EXERCISE REQUIREMENTS >>
Render the text read from the pictures in the data below as a numbered list, leaving out blank lines. Do not include the pictures themselves in your answer.

PROVIDED MATERIAL >>
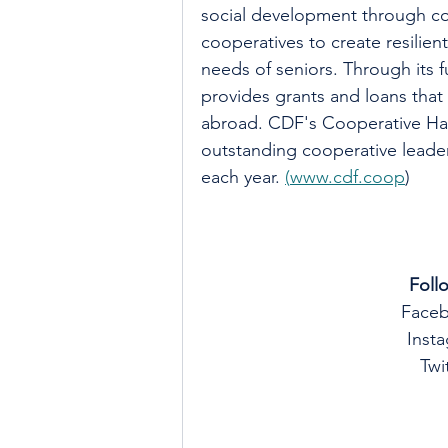
social development through coo
cooperatives to create resilie
needs of seniors. Through its f
provides grants and loans that
abroad. CDF's Cooperative Hal
outstanding cooperative leader
each year. 
(
www.cdf.coop
)
Foll
Face
Insta
Twit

EXERCISE RESULT >>
1. social development through coo
2. cooperatives to create resilie
3. needs of seniors. Through its f
4. provides grants and loans that
5. abroad. CDF's Cooperative Hal
6. outstanding cooperative leader
7. each year. 
8. (
9. www.cdf.coop
10. )
11. Foll
12. Face
13. Insta
14. Twit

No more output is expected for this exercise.